Re: Spacial aspects of being a teenager in Sweden during the 80's

Wed 21 Dec 2016, 22:42

I grew up in one of Sweden's cities, Jönköping. Our neighbourhood was mostly single houses, and most of the kids in school were middle class, with dads with white collar or qualified blue collar jobs, the moms working in offices, at hospitals, or in stores, or in some cases were housewives. The projects and and areas with apartment blocks had more working class kids. Those areas tended to have a larger immigrant population. Then there were those who lived on the rural outskirts of the town, mostly middle class, too.

One rite of passage which was much more common back then was the confirmation, where 14 years olds went to Bible class for a while, and then took communion in order to "confirm" their membership in the Lutheran Church of Sweden. Most kids did it because of family tradition, usually sweetened with promises of gifts like a moped; the majority of those who did this weren't really believers.

Scouting was co-ed since many years, so it wasn't like in the States with Boy Scouts and Girl Guides. Still pretty chaste, but as we grew older, we tended to see each other outside of the troop, and in the case of our gang, partying pretty hard at times.
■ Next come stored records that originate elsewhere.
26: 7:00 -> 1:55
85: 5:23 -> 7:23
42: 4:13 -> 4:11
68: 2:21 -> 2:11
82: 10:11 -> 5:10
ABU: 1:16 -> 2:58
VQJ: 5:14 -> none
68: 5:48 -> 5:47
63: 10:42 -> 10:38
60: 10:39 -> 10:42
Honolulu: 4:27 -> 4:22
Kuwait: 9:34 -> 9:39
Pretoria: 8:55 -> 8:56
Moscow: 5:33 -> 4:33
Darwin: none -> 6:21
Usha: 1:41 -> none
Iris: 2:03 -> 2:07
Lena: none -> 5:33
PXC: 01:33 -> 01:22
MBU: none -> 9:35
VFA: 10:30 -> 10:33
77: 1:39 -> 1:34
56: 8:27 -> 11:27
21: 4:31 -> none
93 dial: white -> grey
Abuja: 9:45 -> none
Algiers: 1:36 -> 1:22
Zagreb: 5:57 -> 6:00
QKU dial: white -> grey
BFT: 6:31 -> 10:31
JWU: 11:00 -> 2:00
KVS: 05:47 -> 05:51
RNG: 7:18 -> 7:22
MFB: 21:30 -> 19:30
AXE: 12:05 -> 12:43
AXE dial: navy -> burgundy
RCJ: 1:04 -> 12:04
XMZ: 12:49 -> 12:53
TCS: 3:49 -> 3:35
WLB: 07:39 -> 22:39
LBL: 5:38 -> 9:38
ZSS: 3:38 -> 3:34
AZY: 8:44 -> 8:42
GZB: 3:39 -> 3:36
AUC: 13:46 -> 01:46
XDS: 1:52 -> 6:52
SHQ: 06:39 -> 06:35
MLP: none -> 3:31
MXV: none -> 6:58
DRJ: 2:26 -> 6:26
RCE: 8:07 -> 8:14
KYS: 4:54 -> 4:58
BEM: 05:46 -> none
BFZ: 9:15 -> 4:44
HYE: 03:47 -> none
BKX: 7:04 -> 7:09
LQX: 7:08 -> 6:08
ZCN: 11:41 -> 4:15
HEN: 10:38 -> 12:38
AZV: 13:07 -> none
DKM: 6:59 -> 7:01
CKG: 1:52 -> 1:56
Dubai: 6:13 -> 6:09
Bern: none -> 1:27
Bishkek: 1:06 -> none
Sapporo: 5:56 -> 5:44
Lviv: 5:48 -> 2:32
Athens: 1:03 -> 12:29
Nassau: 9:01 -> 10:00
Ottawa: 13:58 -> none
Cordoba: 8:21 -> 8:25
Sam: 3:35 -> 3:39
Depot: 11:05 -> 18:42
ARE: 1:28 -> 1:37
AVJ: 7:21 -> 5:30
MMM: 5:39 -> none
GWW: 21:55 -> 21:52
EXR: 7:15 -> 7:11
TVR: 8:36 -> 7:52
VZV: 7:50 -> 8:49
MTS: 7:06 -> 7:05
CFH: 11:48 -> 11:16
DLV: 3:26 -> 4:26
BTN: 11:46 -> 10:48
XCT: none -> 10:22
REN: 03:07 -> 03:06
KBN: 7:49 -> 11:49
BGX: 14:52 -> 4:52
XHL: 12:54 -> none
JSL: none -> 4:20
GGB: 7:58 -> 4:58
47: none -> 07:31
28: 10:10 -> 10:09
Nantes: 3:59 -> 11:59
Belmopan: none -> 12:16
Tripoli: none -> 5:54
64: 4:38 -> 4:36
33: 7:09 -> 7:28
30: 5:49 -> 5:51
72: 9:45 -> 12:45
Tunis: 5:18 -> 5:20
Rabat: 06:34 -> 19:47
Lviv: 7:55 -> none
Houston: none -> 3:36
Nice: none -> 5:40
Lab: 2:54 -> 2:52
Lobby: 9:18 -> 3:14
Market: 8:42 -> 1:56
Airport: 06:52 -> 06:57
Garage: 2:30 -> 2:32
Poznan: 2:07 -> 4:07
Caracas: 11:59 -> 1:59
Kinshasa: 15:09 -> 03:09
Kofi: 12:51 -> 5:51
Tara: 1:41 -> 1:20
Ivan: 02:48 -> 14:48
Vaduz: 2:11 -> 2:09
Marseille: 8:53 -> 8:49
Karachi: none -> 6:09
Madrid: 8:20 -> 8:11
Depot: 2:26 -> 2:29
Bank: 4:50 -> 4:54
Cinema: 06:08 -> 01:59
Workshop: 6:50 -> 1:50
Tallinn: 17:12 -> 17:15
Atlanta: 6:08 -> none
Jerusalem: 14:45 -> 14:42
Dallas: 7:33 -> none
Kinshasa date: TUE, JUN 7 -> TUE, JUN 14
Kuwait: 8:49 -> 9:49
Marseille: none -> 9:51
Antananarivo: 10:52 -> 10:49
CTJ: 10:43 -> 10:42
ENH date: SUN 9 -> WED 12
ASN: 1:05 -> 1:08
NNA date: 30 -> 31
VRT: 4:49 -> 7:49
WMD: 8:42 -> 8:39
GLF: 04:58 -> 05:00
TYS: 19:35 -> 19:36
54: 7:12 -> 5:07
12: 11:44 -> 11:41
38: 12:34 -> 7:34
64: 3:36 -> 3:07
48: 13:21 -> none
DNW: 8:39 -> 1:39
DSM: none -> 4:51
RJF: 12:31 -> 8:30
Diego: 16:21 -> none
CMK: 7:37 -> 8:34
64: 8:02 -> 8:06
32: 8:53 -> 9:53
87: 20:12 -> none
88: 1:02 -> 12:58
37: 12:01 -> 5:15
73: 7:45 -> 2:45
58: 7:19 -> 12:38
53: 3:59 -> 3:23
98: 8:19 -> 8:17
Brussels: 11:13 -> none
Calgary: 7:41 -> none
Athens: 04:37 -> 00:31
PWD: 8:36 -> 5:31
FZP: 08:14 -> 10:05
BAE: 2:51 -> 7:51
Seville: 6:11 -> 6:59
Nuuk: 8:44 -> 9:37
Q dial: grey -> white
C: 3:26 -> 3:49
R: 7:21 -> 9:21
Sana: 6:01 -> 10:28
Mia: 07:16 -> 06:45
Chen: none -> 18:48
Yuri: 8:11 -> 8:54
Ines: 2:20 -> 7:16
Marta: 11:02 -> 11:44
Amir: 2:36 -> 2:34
Drug use... Younger teens didn't drink as a rule (there were exceptions, of course). If they drank, it was usually beer or vodka. Pot and weed were very rare. Smoking was more common among girls, while boys could use "snus" ("snoose"), i.e. wet snuff. The really troubled kids could sniff glue.
My life fades. The vision dims. All that remains are memories. I remember a time of chaos, ruined dreams, this wasted land.